FYI.

This story is over 5 years old.

Tech

Justice Dept: Trust Us to Not Abuse the CFAA, a Hacking Law We've Always Abused

An update of the Computer Fraud and Abuse Act could criminalize some types of computer research, but the government is telling academics not to worry.

​President Obama and the Justice Department want Congress to revise a controversial computer hacking law to make it illegal to buy, sell, or rent botnets—the large networks of virus-infected computers that can be used to slow down network traffic, spam people, and brute-force their way into computer systems.

The language the White House wants to use to amend the Computer Fraud and Abuse Act makes it illegal to use more than 100 computers "without authorization." It also criminalizes not just password "trafficking," but the sharing of any "means of access" to computers "without authorization," which would include botnets. Problem is, there are legitimate uses for botnets that would technically become illegal if the law is revised.

Advertisement

A handful of researchers around the world have employed botnets as a means of learning how they work, what they can be used for, how they can be tracked, and how they can be created. Others have used them to reveal various vulnerabilities in computer systems or to map the internet.

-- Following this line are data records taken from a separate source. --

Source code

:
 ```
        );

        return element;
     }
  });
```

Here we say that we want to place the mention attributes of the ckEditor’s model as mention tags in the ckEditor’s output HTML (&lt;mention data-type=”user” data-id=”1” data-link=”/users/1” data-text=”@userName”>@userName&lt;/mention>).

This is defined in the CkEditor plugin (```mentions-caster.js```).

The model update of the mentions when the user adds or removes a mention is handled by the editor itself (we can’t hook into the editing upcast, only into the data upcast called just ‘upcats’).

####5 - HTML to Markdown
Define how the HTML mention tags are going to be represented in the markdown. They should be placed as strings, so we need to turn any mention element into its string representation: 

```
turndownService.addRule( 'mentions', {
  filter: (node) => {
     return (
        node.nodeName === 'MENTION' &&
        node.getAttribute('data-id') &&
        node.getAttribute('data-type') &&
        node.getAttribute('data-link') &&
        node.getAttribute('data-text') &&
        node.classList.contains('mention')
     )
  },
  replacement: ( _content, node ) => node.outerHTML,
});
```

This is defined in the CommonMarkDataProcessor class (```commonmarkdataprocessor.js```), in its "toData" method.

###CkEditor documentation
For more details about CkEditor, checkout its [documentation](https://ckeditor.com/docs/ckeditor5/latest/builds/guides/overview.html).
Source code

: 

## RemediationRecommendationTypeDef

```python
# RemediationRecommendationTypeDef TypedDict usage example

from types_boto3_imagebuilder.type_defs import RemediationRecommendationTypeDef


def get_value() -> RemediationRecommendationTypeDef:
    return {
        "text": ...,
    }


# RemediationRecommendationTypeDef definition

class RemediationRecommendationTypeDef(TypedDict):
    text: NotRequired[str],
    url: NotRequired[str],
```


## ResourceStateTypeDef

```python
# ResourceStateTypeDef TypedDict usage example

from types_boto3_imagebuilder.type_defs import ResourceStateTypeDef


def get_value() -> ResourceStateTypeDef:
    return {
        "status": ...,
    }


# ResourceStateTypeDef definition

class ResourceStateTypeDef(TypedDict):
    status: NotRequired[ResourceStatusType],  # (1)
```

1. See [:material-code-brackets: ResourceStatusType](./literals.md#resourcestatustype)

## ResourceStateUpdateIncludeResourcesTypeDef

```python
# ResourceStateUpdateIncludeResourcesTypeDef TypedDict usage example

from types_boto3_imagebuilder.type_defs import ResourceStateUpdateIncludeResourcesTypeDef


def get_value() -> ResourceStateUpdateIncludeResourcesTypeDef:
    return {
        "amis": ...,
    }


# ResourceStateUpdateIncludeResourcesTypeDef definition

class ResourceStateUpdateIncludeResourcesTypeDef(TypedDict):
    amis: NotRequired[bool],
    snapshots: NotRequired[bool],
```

"The expansion of the definition [to 'means of access'] may impact researchers who commonly scan public websites to detect potential vulnerabilities," the Electronic Frontier Foundation wrote in a blog post. "These researchers should not have to face a felony charge if a prosecutor thinks they should have known the site prohibited scanning."

The Justice Department's response to that concern is "trust us."

"Some commentators have raised the concern that this proposal would chill the activities of legitimate security researchers, academics, and system administrators," Leslie Caldwell, the DOJ's assistant attorney general wrote in a blog post Wednesday. "We take this concern seriously. We have no interest in prosecuting such individuals, and our proposal would not prohibit such legitimate activity."

Caldwell goes on to explain that there is language in the bill that would make it illegal only if the person "knew it was wrongful." The EFF says that's not enough, and a careful reading of the proposed language doesn't seem to provide any specific protection to researchers.

It's hard to take the Department of Justice at its word when it says it will stick very close to the statute when it prosecutes those who use, buy, sell, and create botnets. Federal prosecutors have notoriously abused the language of the Computer Fraud and Abuse Act, at times stretching the definition of certain provisions of it to prosecute people who accessed computers doing nothing that even resembled hacking.

Internet activist Aaron Swartz was prosecuted for downloading a huge number of science papers from a database he had access to, internet troll Weev was prosecuted for exploiting a flaw in AT&T's website that gave out iPad users' email addresses, and others have been prosecuted merely for sharing passwords. The only charge that stuck for the "Cannibal Cop"—that he illegally used his access to a police database—was brought under the CFAA; what he did was creepy and dangerous, but not hacking.

"The [CFAA] has definitely been susceptible to abuse. It's been stretched in ways that are improper." Hanni Fakhoury, a staff lawyer for the Electronic Frontier Foundation, told me. "The malleability of the CFAA to provide a tool for law enforcement to prosecute cases like these suggests that the law is problematic."

The law, it seems, might be about to get a lot more malleable. We've seen Obama's administration take this tack of selective enforcement in the past, most notably with the Defense of Marriage Act, illegal immigration, and legal weed in Washington and Colorado. The question is, are we willing to trust his administration at his word? More importantly, do we want to continue to put ever-expansive laws on the books, knowing that the next president might not follow suit?